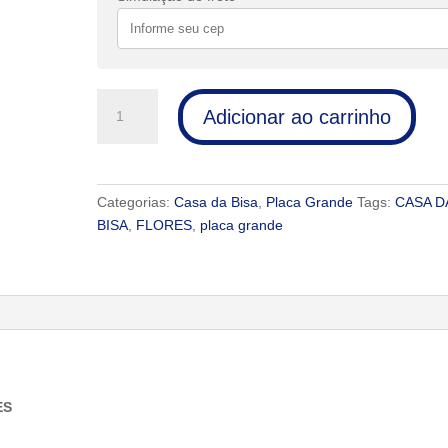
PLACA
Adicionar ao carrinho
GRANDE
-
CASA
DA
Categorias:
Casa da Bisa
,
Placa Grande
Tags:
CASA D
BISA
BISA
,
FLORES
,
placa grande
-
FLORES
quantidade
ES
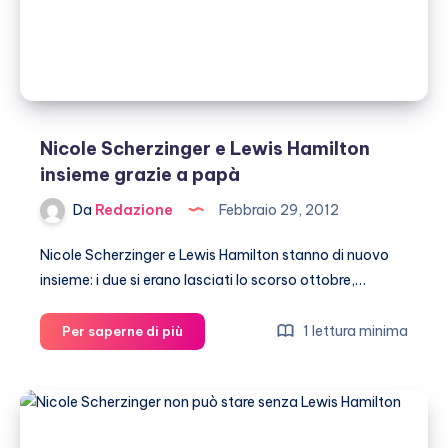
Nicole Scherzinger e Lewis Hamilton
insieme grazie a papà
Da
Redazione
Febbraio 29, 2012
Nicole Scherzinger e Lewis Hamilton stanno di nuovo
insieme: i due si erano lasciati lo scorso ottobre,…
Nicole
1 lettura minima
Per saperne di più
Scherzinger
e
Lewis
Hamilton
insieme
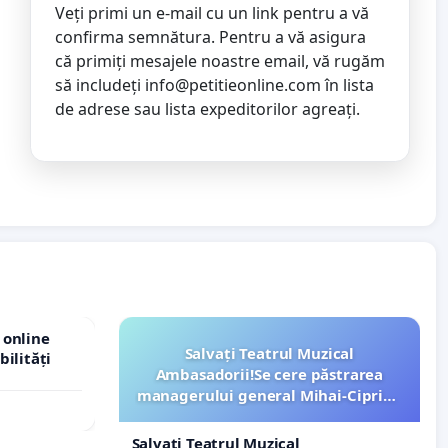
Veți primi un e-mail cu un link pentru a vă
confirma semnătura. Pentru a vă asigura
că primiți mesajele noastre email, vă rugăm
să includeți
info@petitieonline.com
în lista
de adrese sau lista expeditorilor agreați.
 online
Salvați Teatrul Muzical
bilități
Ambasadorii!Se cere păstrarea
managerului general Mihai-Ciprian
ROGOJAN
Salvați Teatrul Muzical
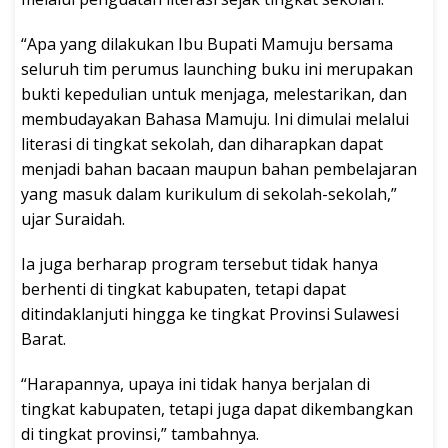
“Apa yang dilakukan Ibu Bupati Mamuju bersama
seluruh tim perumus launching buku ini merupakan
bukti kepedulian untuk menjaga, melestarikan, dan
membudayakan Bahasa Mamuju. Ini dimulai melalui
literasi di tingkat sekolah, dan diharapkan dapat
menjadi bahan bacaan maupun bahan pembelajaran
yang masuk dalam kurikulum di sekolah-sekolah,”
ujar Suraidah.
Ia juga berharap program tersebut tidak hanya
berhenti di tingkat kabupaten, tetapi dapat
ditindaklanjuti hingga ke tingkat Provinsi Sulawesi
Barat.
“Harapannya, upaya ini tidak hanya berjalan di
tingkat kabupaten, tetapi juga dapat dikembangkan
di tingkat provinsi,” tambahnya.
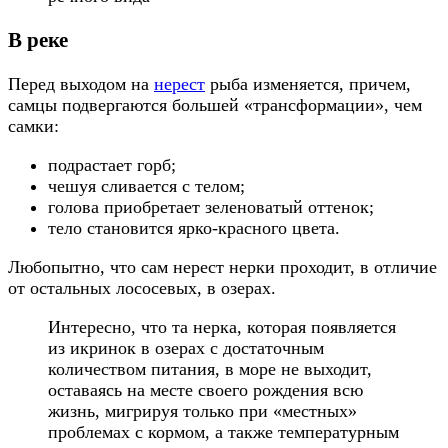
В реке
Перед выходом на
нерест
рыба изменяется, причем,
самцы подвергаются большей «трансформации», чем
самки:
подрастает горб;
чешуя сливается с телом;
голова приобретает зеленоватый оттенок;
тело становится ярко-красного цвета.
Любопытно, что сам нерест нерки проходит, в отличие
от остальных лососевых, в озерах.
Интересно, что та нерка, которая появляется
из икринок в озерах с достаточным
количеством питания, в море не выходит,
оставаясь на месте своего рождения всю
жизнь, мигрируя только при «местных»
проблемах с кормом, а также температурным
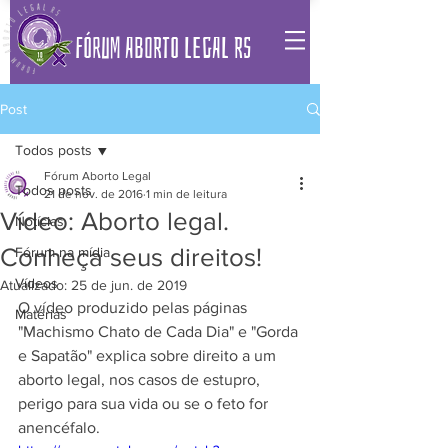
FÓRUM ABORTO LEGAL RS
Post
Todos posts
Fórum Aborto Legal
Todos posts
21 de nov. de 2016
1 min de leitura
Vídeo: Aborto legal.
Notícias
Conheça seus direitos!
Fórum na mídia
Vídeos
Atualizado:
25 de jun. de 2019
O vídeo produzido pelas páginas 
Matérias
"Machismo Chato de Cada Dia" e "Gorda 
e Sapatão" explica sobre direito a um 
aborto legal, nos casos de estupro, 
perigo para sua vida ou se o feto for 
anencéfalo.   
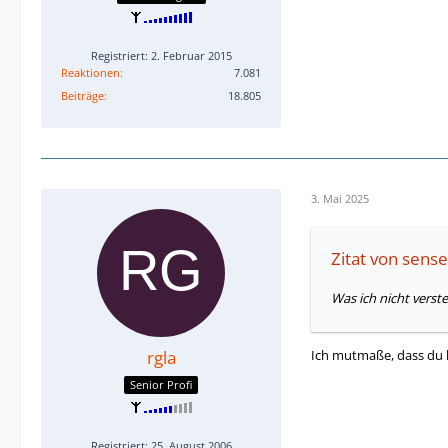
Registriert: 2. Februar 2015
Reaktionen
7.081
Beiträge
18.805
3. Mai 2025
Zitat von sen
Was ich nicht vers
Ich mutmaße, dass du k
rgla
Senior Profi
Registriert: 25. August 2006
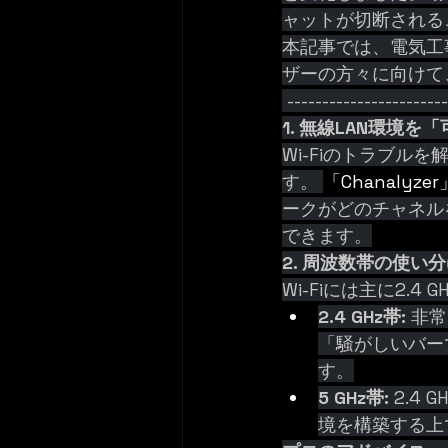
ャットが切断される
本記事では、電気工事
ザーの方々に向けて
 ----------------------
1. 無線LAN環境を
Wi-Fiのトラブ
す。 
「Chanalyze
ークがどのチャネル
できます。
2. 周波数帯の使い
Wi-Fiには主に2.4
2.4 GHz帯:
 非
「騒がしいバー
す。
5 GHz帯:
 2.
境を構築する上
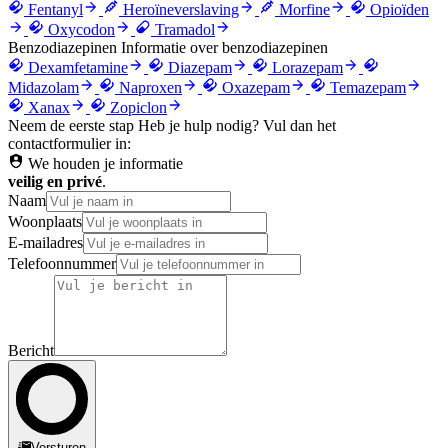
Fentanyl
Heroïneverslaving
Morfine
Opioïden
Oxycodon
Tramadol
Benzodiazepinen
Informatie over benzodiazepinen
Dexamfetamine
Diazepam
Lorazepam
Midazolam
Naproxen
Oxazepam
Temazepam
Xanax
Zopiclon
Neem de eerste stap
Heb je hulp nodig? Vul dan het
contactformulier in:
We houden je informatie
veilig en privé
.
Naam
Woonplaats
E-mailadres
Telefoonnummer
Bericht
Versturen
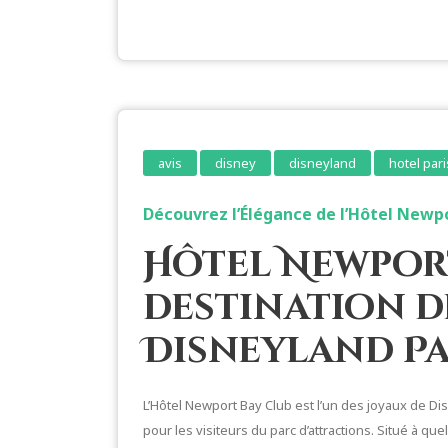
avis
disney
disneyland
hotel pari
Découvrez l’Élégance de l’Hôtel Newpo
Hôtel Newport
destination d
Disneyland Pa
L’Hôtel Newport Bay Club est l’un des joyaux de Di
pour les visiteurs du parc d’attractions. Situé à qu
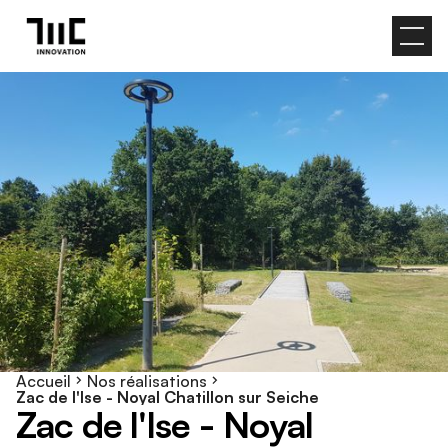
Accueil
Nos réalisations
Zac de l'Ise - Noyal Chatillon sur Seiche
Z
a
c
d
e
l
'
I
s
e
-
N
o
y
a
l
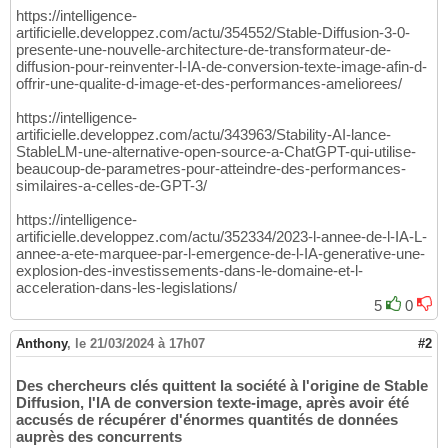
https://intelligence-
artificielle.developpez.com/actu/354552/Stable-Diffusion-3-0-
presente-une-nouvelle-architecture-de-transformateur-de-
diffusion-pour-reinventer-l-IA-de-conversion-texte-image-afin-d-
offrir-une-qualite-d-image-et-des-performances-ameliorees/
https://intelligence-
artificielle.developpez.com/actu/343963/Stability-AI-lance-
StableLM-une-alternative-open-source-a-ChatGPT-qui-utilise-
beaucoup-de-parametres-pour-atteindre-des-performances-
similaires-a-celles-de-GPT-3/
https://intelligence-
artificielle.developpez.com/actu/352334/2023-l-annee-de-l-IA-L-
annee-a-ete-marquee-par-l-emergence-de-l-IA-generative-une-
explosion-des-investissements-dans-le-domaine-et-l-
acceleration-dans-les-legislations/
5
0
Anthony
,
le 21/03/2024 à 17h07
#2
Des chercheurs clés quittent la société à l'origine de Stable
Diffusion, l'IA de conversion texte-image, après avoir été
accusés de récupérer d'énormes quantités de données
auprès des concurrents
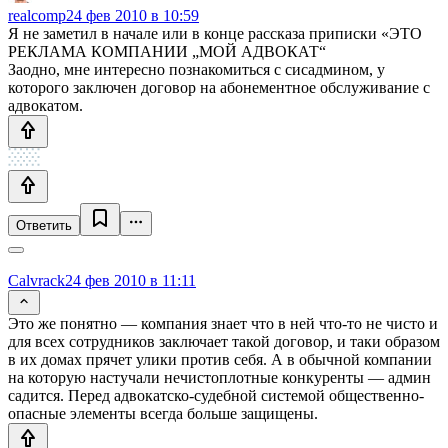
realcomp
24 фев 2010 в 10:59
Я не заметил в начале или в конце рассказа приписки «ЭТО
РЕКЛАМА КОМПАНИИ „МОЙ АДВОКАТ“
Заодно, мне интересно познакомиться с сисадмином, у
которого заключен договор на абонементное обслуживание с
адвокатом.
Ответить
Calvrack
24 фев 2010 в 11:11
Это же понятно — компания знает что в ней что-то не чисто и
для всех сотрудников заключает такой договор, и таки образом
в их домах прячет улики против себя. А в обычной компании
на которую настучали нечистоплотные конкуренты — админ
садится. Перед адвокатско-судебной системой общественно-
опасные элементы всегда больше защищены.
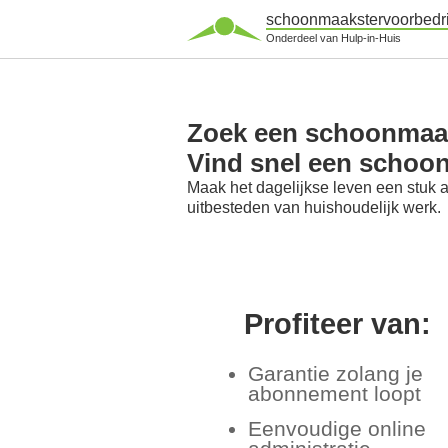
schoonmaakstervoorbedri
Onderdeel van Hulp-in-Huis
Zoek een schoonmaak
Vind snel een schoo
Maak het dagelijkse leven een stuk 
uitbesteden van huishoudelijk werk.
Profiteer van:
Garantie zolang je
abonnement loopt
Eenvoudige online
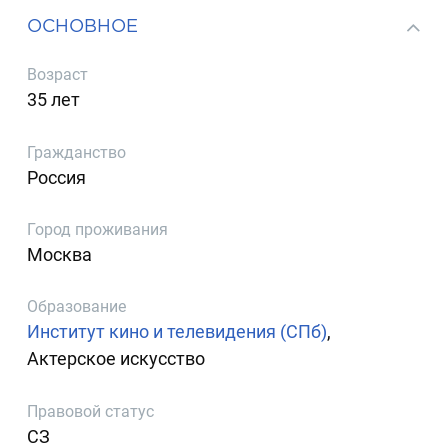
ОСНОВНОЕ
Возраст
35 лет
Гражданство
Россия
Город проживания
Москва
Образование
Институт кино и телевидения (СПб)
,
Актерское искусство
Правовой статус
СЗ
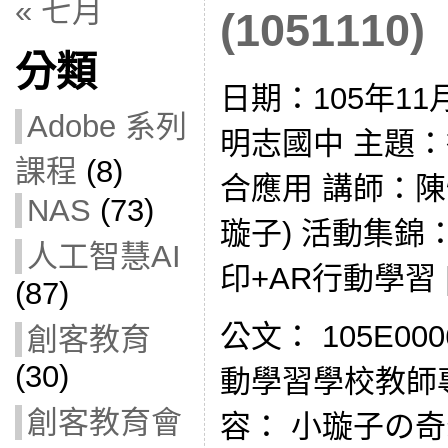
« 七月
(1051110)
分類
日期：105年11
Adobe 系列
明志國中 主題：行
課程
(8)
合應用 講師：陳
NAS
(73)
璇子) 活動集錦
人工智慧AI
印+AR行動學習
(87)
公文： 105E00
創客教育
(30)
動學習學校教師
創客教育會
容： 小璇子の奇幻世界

================================

Lines in the listing above that contain the word "Scherzinger" must be copied; leave out the rest.

Nicole Scherzinger e Lewis Hamilton
Nicole Scherzinger e Lewis Hamilton stanno di nuovo
Scherzinger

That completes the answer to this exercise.